Critics’ Picks

View of “The Last Fifty Years, 1968 / 2019,” 2019.

Madrid

Ulrich Rückriem

Galería Heinrich Ehrhardt
San Lorenzo, 11
May 23–July 27

With its eight sculptures and two series on paper, “The Last Fifty Years, 1968 / 2019” demonstrates the archetypes that have run through Ulrich Rückriem’s oeuvre with assured concision and a poise at once mysterious and upfront. The oldest of the pieces—all of which have been remade for the exhibition—is the iconic dolomite Column, 1968/2019, a rectangular prism sawed in half and then wedged together. This early work sprang from the artist’s experience as a quarrier for the reconstruction of the Cologne Cathedral. With its simple but resolute gesture, great concern for process, warm rather than intimidating monumentality, and vulnerable scale, the fragmented Column aptly summarizes Rückriem’s Minimalist ethic.

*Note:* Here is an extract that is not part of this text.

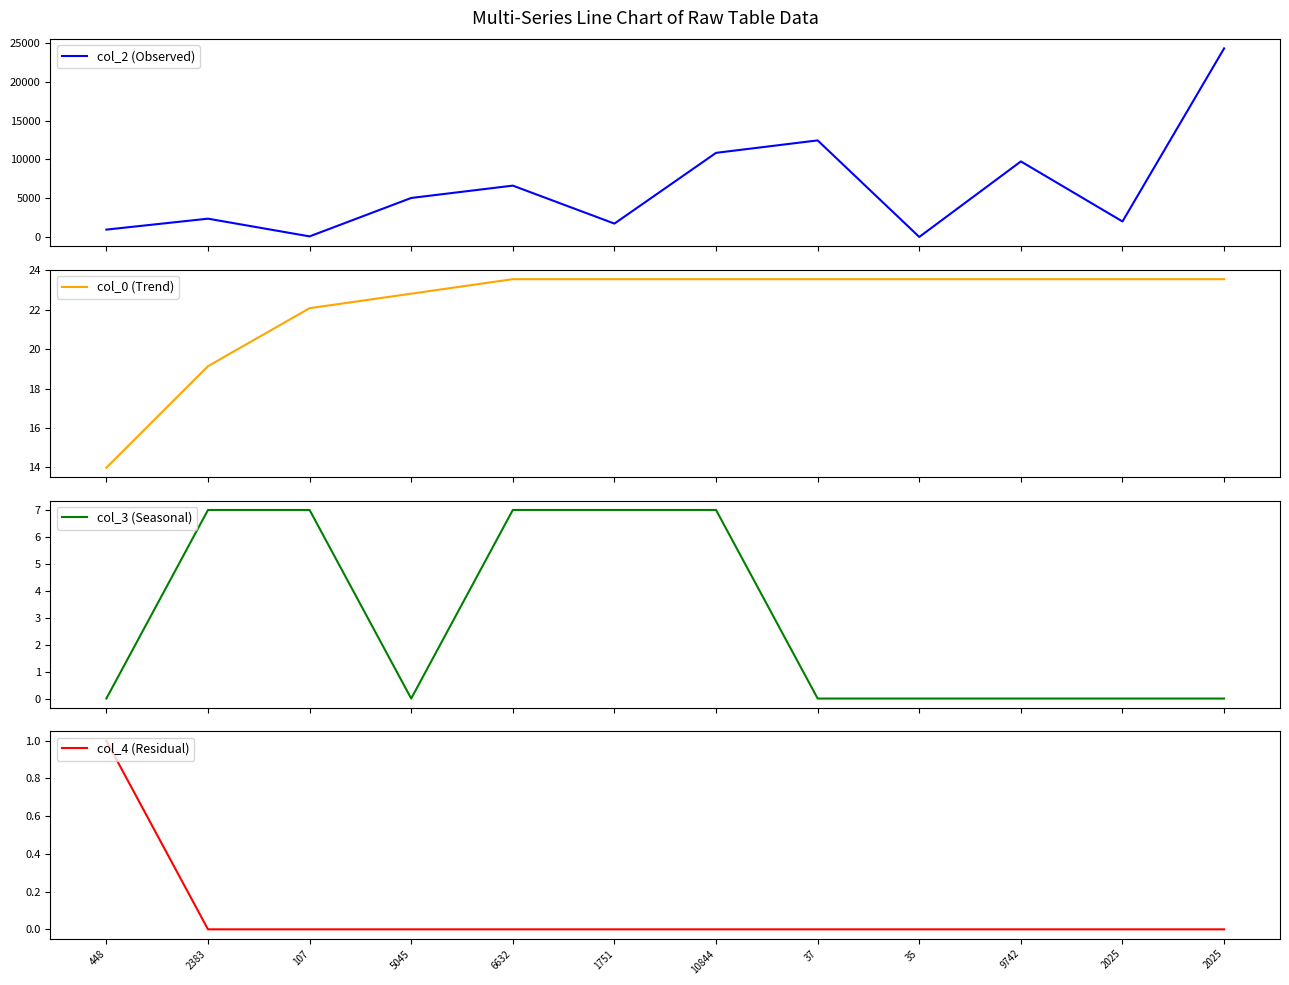

True or false: col_0 (Trend) has a value of 22.1 at 107.

True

In retrospect, we’re able to see how these properties unfold in his later, often more playful production: four squares of reinforcement bars laid out at regular sequence; a striking two-tone dolomite slab; a found puzzle piece of rusted iron joined to another to form a quadrangle; another square, this time outlined by wooden beams; a cylindrical metal rod flattened in the middle; a horizontal relief of regular slate polygons; crossword-like grid drawings. Formalist interpretations of Rückriem’s art will always feel too meager. Only by seeing the works together in a megalith such as this can viewers relish the aesthetic power, the treatment of space and texture, and the austere elegance at stake in Rückriem’s project—in its making and remaking.